-- WORKING DATA follows --
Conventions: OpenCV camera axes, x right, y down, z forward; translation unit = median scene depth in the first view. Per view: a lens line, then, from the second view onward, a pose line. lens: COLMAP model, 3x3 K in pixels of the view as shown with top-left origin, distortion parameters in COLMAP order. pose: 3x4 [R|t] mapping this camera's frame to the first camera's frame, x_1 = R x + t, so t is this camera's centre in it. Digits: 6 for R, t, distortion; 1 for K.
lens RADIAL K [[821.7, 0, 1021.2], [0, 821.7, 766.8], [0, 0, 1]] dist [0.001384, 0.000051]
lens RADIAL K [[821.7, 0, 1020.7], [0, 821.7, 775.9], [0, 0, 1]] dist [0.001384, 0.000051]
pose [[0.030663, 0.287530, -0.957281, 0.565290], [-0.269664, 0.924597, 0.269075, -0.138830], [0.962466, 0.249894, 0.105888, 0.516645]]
-- WORKING DATA concluded --
-- WORKING DATA follows --
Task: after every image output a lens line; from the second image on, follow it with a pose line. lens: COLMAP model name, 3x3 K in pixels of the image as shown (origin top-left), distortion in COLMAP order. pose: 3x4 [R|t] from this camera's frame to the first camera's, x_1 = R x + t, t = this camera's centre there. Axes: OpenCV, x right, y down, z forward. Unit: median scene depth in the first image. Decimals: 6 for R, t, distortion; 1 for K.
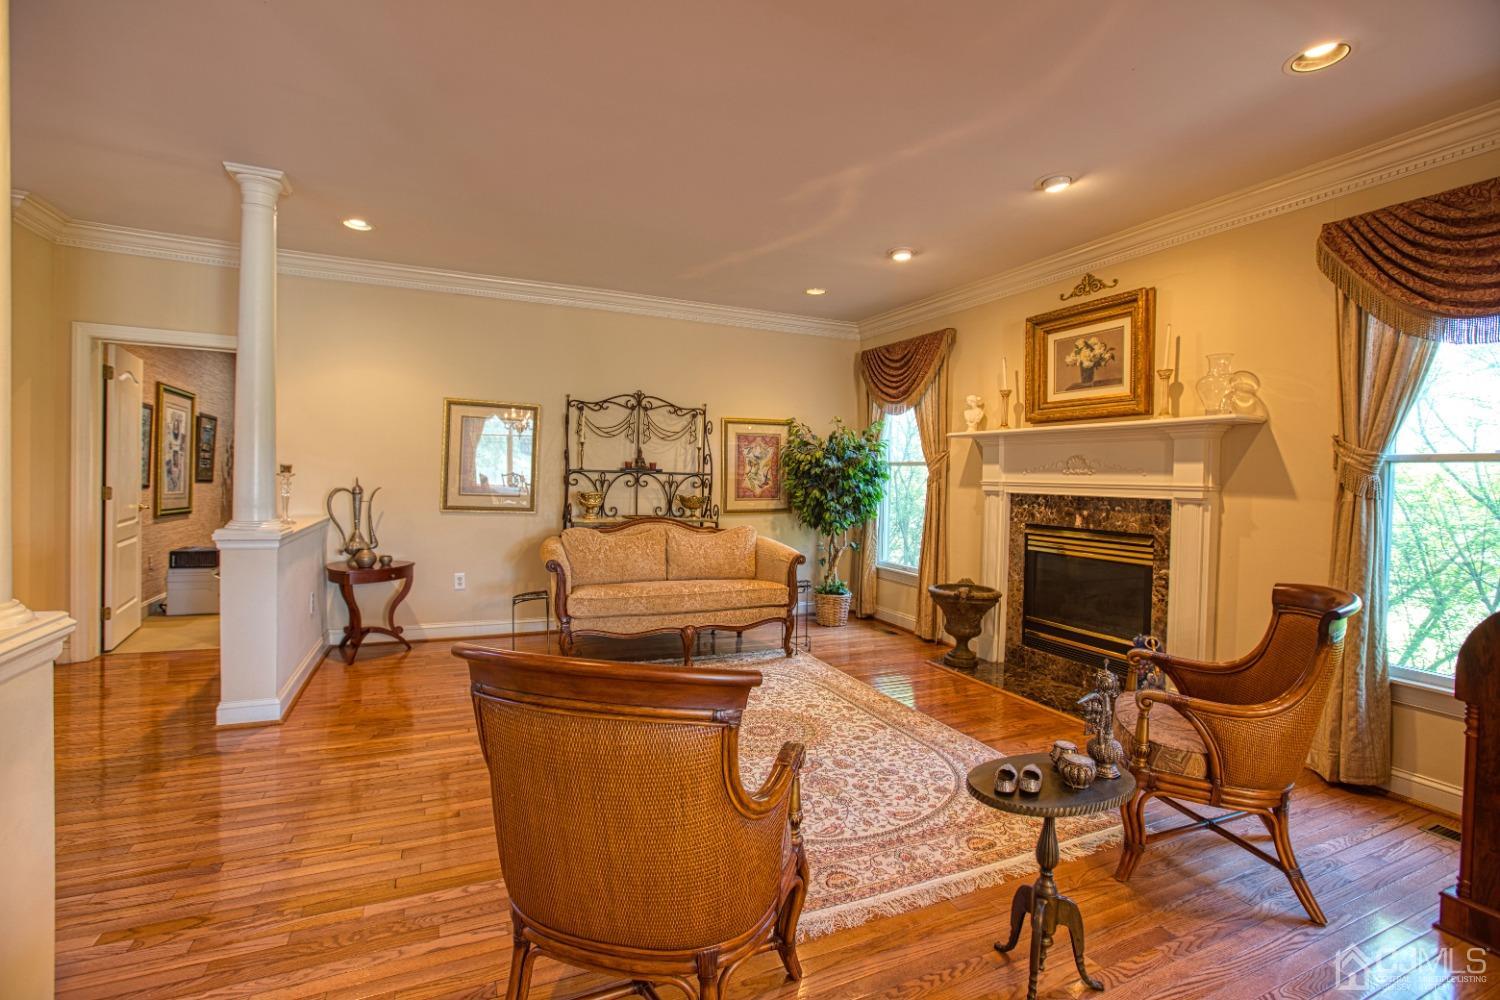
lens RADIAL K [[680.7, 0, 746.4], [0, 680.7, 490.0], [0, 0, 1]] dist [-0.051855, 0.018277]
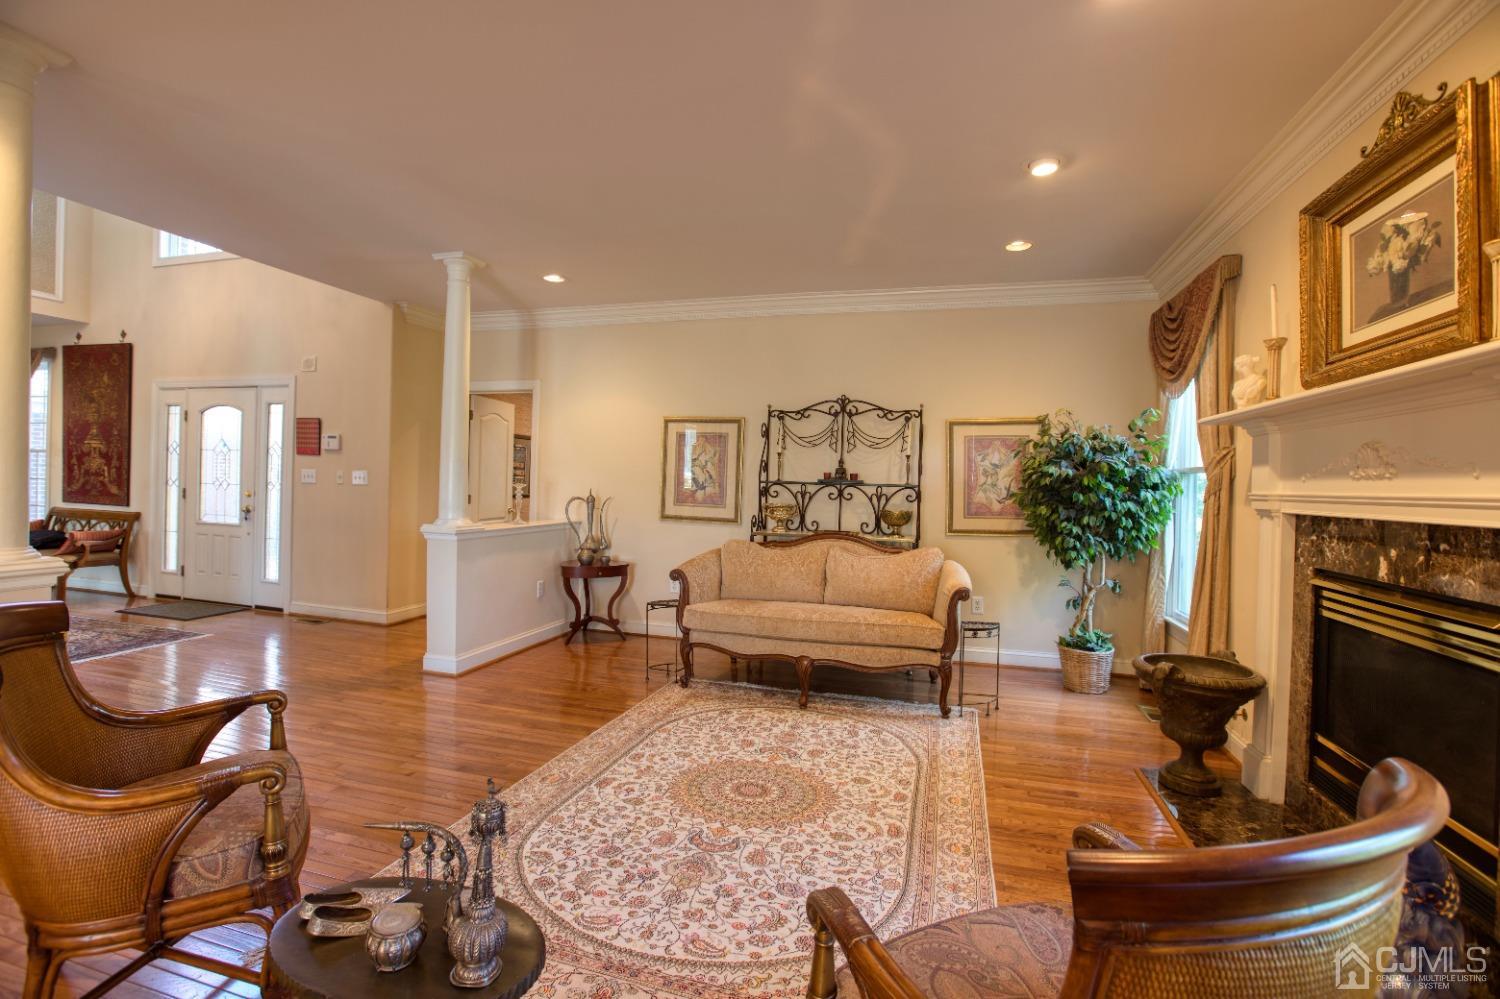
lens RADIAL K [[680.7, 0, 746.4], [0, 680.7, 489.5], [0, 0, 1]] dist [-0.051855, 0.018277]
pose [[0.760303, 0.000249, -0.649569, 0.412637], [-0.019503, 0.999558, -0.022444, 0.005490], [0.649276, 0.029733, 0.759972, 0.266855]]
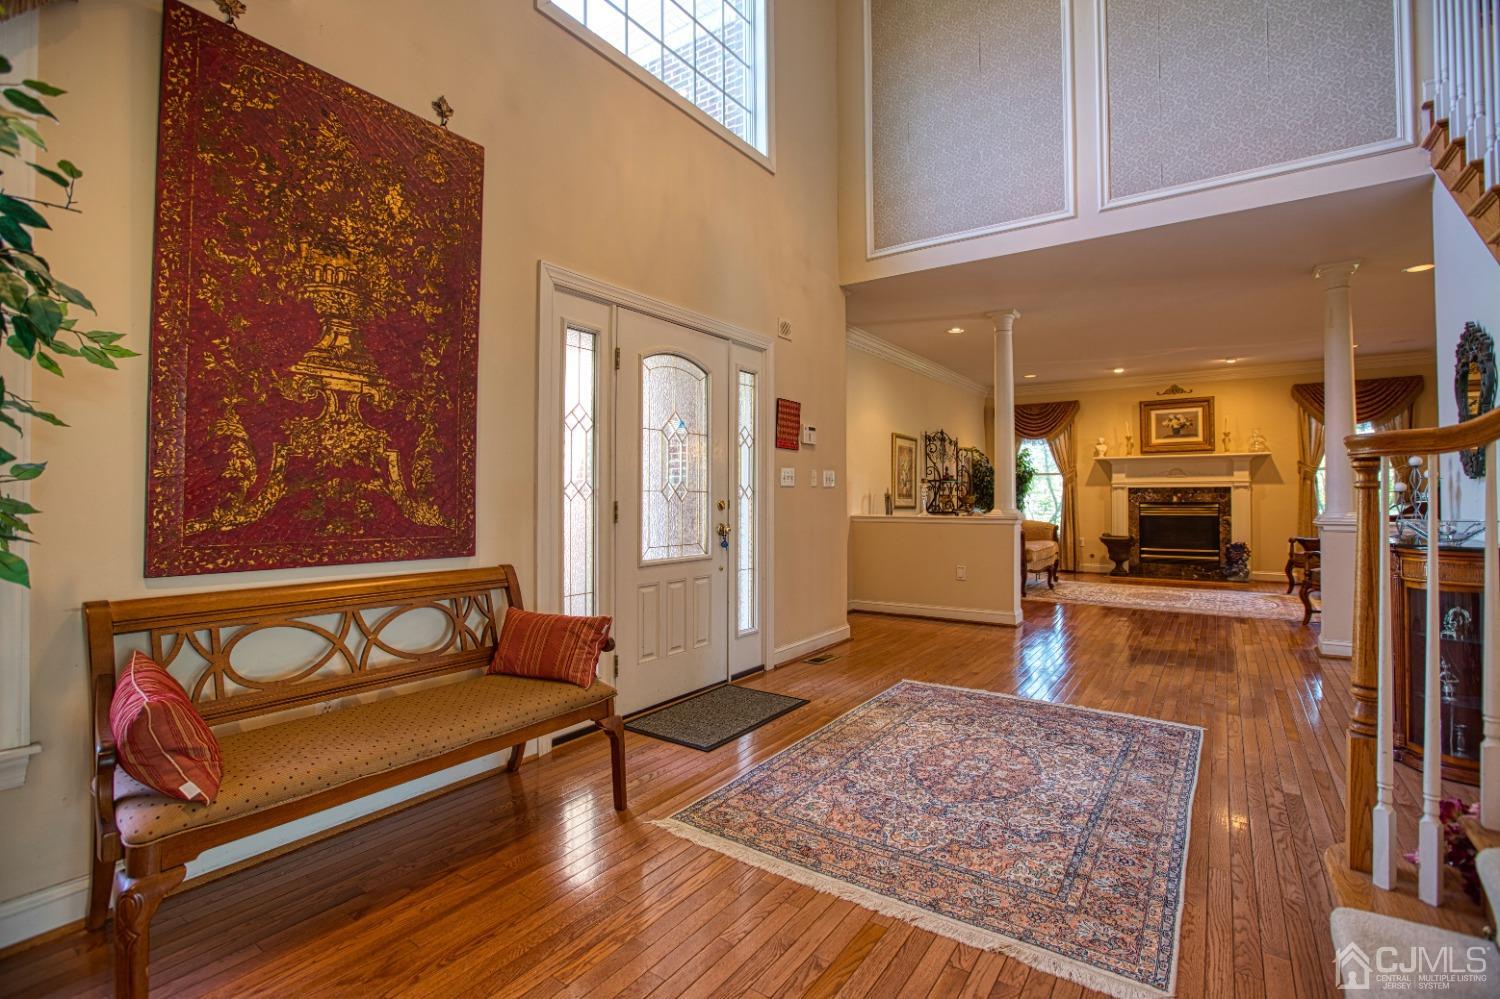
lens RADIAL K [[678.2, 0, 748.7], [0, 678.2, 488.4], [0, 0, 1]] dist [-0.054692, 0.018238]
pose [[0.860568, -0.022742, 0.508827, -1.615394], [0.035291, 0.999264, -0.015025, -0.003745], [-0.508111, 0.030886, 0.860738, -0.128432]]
-- WORKING DATA concluded --
-- WORKING DATA follows --
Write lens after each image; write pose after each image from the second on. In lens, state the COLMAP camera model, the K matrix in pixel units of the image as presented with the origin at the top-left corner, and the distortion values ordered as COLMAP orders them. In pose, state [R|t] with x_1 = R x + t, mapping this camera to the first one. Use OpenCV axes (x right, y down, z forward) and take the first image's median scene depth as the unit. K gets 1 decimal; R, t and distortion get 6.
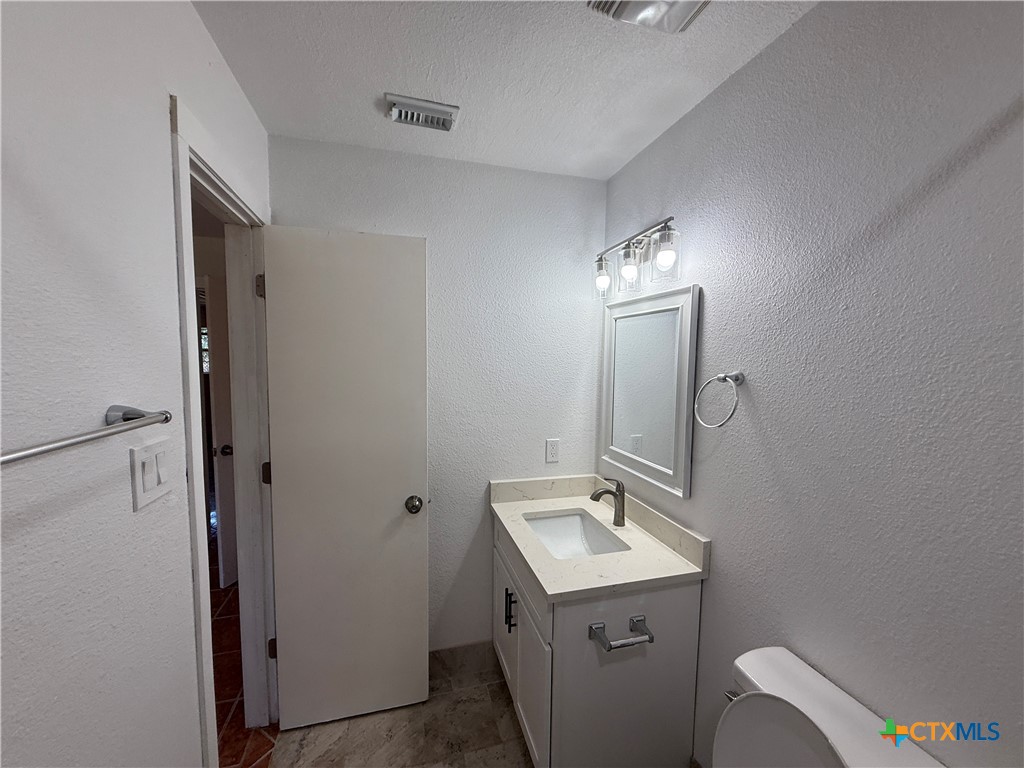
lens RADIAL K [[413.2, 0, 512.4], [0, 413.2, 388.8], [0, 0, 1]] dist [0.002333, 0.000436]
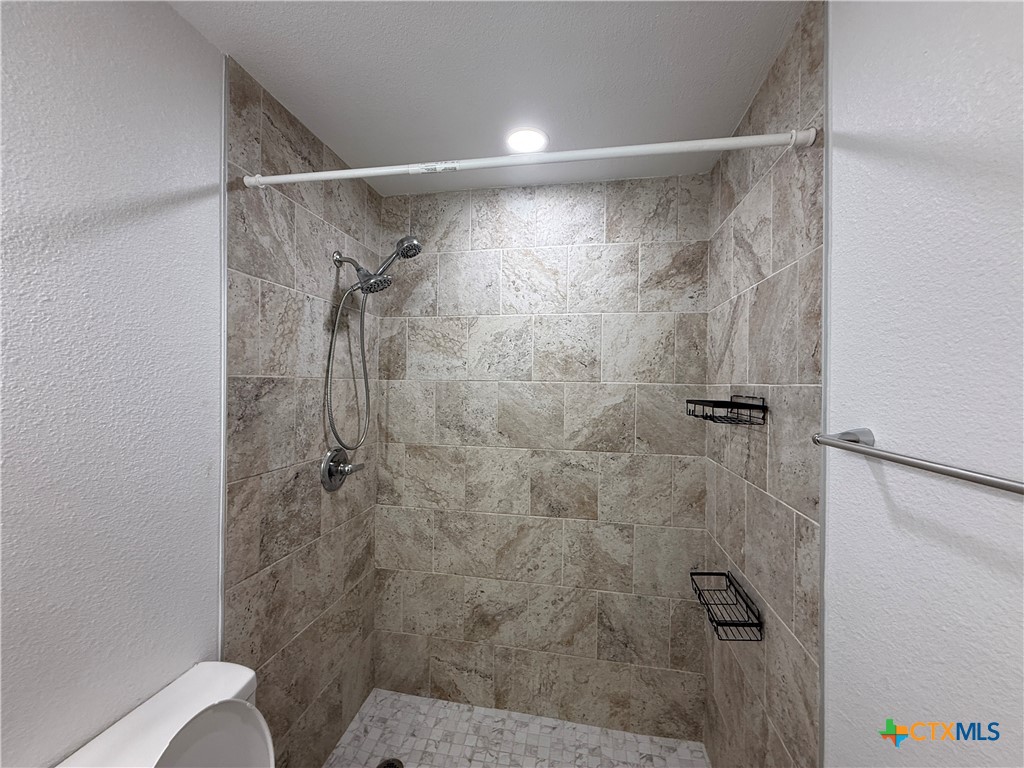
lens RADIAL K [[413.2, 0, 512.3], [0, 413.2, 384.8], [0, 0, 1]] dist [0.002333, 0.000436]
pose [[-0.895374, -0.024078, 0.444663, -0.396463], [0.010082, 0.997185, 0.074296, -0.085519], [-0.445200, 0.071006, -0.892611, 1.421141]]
-- WORKING DATA concluded --
* [PROBLEM DETAILS]
Show each line of the items above that contains the string "after". Uppercase and lowercase letters must match.

* [SOLUTION TO THIS TASK]
Task: after every image output a lens line; from the second image on, follow it with a pose line. lens: COLMAP model name, 3x3 K in pixels of the image as shown (origin top-left), distortion in COLMAP order. pose: 3x4 [R|t] from this camera's frame to the first camera's, x_1 = R x + t, t = this camera's centre there. Axes: OpenCV, x right, y down, z forward. Unit: median scene depth in the first image. Decimals: 6 for R, t, distortion; 1 for K.
Write lens after each image; write pose after each image from the second on. In lens, state the COLMAP camera model, the K matrix in pixel units of the image as presented with the origin at the top-left corner, and the distortion values ordered as COLMAP orders them. In pose, state [R|t] with x_1 = R x + t, mapping this camera to the first one. Use OpenCV axes (x right, y down, z forward) and take the first image's median scene depth as the unit. K gets 1 decimal; R, t and distortion get 6.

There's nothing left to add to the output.